§ **Items from a data source**
#####
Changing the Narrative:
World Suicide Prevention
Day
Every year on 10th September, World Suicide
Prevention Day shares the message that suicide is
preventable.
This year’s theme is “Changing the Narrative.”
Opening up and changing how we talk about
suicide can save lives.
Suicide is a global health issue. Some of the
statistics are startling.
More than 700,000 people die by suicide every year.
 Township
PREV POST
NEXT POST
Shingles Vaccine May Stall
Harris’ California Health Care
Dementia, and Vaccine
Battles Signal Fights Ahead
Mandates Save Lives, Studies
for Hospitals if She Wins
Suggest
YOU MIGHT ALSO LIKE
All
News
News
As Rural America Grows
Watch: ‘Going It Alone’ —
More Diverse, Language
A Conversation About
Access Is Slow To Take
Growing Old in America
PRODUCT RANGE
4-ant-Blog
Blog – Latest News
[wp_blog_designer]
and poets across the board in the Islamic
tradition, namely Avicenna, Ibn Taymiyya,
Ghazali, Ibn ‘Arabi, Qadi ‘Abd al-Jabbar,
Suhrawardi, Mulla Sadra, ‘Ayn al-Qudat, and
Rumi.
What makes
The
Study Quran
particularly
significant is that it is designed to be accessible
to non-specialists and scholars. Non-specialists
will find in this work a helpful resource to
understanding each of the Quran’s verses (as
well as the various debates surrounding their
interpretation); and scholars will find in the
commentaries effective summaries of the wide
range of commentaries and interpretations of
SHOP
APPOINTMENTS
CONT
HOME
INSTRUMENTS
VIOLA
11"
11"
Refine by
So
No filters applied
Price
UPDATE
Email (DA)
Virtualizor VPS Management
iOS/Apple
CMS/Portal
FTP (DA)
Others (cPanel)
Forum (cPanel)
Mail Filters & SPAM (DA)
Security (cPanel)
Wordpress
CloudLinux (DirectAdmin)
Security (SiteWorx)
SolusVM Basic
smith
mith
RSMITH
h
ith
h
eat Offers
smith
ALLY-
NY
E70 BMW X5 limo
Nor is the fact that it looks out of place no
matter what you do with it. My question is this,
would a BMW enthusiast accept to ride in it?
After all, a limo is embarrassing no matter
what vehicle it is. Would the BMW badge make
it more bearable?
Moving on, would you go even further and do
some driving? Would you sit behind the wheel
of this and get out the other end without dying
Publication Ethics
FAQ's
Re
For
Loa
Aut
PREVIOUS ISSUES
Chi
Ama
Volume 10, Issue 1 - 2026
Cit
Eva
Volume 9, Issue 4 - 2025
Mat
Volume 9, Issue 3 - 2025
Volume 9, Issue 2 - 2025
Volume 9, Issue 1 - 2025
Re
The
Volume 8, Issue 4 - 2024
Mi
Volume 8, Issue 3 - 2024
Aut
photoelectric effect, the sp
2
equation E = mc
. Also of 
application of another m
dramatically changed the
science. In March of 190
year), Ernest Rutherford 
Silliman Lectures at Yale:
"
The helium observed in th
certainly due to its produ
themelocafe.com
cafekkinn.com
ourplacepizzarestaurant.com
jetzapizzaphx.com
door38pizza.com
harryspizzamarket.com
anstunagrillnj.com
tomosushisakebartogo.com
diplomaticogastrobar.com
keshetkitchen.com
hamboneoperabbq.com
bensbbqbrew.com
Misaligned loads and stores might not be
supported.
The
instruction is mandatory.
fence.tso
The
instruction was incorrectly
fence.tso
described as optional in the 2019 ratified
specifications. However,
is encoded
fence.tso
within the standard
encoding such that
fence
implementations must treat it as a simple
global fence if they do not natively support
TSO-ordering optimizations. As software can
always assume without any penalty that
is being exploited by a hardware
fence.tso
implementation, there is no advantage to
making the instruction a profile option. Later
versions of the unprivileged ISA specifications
#####
§ **ASSIGNMENT**
How many lines in the records contain the string "cPanel"? Reply with the number alone.

§ **EXERCISE OUTPUT**
3